◆ Your instructions ◆
Locate every line below that contains the word "allais" and copy it.

Segment Start: Dataset excerpts

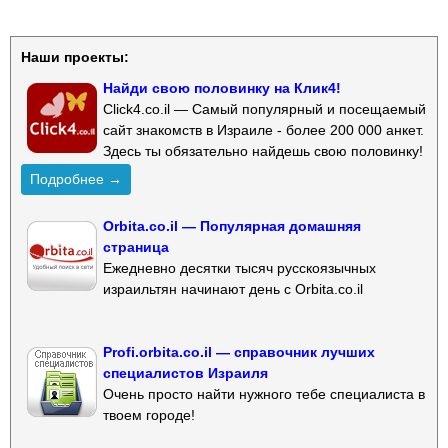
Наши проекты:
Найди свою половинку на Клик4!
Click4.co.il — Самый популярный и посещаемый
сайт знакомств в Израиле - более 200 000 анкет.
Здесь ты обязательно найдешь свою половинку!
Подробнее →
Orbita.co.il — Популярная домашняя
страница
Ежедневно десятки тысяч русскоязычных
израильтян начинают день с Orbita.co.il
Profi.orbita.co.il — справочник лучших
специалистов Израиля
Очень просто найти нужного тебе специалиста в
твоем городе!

Segment End: Dataset excerpts
Segment Start: Dataset excerpts

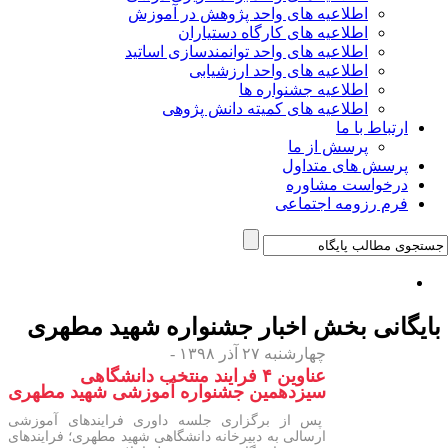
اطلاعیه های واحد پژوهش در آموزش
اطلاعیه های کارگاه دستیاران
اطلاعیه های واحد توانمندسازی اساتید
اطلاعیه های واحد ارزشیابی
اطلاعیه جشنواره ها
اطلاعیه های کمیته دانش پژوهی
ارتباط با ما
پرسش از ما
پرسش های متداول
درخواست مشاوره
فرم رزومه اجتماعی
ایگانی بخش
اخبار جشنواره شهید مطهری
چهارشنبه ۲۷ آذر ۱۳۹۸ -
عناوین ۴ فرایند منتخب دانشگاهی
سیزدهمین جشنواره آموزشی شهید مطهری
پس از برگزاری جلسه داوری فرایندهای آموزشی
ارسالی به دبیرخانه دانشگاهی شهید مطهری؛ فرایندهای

Segment End: Dataset excerpts
Segment Start: Dataset excerpts

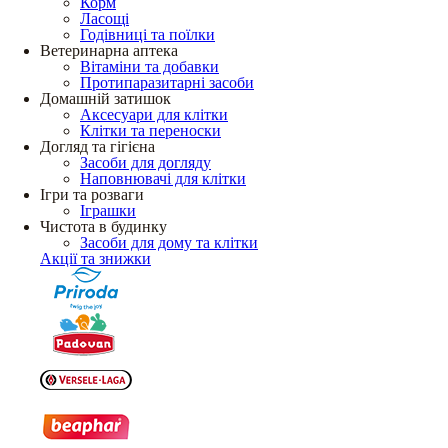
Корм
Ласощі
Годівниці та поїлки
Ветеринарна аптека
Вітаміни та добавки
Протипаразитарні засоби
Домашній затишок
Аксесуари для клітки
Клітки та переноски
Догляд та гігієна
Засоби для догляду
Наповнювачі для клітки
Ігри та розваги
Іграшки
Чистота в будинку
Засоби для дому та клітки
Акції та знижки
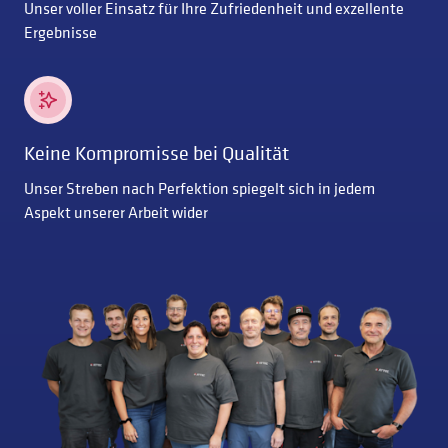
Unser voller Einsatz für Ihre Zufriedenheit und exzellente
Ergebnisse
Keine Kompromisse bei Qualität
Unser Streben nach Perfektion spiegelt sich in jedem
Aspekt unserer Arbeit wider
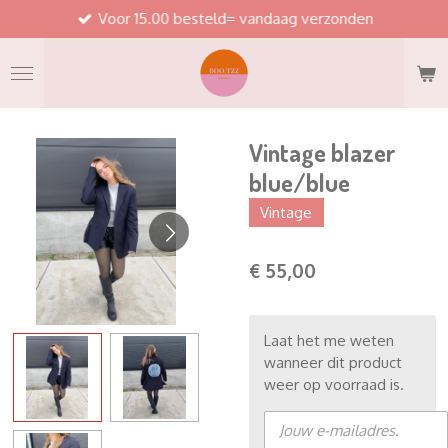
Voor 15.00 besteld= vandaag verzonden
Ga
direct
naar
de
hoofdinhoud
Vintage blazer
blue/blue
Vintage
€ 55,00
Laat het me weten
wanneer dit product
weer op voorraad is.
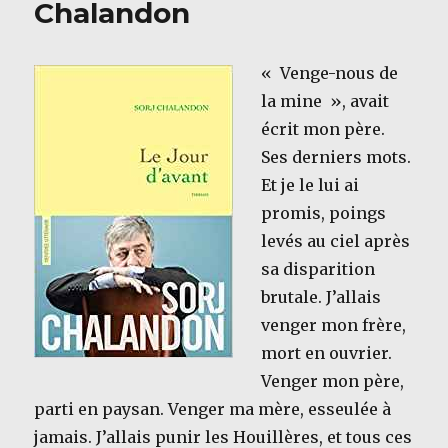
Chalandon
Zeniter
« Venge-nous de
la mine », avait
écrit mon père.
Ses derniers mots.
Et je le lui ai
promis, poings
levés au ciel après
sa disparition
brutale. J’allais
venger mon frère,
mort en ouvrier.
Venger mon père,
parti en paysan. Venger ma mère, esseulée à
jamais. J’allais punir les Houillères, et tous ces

Segment End: Dataset excerpts

◆ Solution to the exercise ◆
brutale. J’allais
jamais. J’allais punir les Houillères, et tous ces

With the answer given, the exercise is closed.